DATASET CONTENT Start Marker

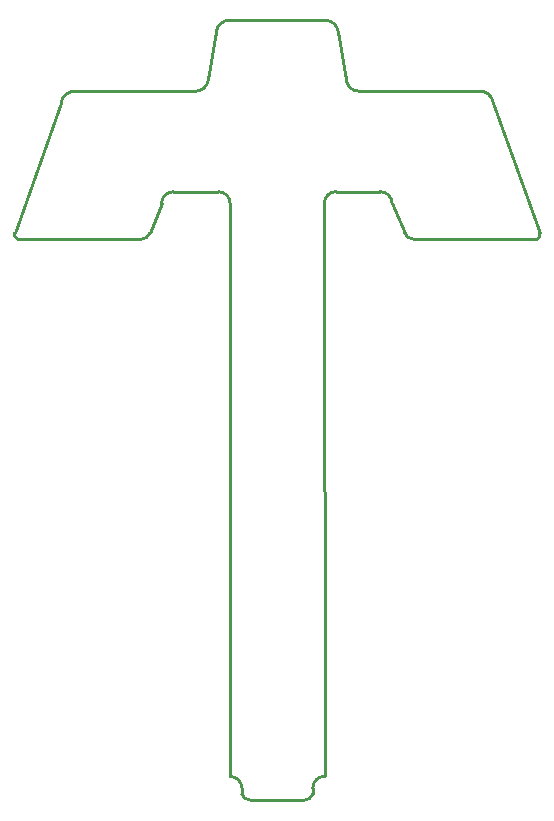
<source format=gko>
G04 Layer_Color=16711935*
%FSLAX44Y44*%
%MOMM*%
G71*
G01*
G75*
%ADD18C,0.2540*%
D18*
X183067Y590000D02*
G03*
X170000Y600000I-11533J-1533D01*
G01*
X-170000D02*
G03*
X-183067Y590000I-1533J-11533D01*
G01*
X51667Y650000D02*
G03*
X40000Y660000I-10833J-833D01*
G01*
X-40000D02*
G03*
X-51667Y650000I-833J-10833D01*
G01*
X58333Y610000D02*
G03*
X70000Y600000I10833J833D01*
G01*
X-70000D02*
G03*
X-58333Y610000I833J10833D01*
G01*
X220000Y475000D02*
G03*
X222300Y480000I-1350J3650D01*
G01*
X107893D02*
G03*
X115000Y475000I6740J2029D01*
G01*
X97238Y505000D02*
G03*
X87238Y515000I-10000J0D01*
G01*
X23000Y0D02*
G03*
X30107Y5000I368J7029D01*
G01*
X40000Y20000D02*
G03*
X30000Y10000I0J-10000D01*
G01*
X-88022Y515000D02*
G03*
X-98022Y505000I0J-10000D01*
G01*
X-39895Y505000D02*
G03*
X-49895Y515000I-10000J0D01*
G01*
X-115000Y475000D02*
G03*
X-107893Y480000I368J7029D01*
G01*
X-222300D02*
G03*
X-220000Y475000I3650J-1350D01*
G01*
X49911Y515170D02*
G03*
X39911Y505170I0J-10000D01*
G01*
X-30000Y10000D02*
G03*
X-40000Y20000I-10000J0D01*
G01*
X-30108Y5000D02*
G03*
X-23000Y0I6740J2029D01*
G01*
X70000Y600000D02*
X170000Y600000D01*
X183067Y590000D02*
X222300Y480000D01*
X-222300D02*
X-183067Y590000D01*
X-170000Y600000D02*
X-70000Y600000D01*
X51667Y650000D02*
X58333Y610000D01*
X-58333D02*
X-51667Y650000D01*
X-40000Y660000D02*
X40000Y660000D01*
X115000Y475000D02*
X220000Y475000D01*
X97238Y505000D02*
X107893Y480000D01*
X49910Y515084D02*
X87238Y515002D01*
X39895Y505170D02*
X40110Y20000D01*
X-40110D02*
X-39895Y505000D01*
X-88022Y515000D02*
X-49895Y515084D01*
X-220000Y475000D02*
X-115000Y475000D01*
X-23000Y0D02*
X23000D01*
X30000Y10000D02*
X30107Y5000D01*
X-107893Y480000D02*
X-98000Y505000D01*
X-30108Y5000D02*
X-30005Y9785D01*
M02*

</source>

DATASET CONTENT End Marker

▸ PROBLEM REQUIREMENTS: Would you print, exactly as written, every line above from the one holding "G04 Layer_Color=16711935*" through the one holding "X40000Y660000I-10833J-833D01*", with both included and no other lines?

▸ EXERCISE OUTPUT:
G04 Layer_Color=16711935*
%FSLAX44Y44*%
%MOMM*%
G71*
G01*
G75*
%ADD18C,0.2540*%
D18*
X183067Y590000D02*
G03*
X170000Y600000I-11533J-1533D01*
G01*
X-170000D02*
G03*
X-183067Y590000I-1533J-11533D01*
G01*
X51667Y650000D02*
G03*
X40000Y660000I-10833J-833D01*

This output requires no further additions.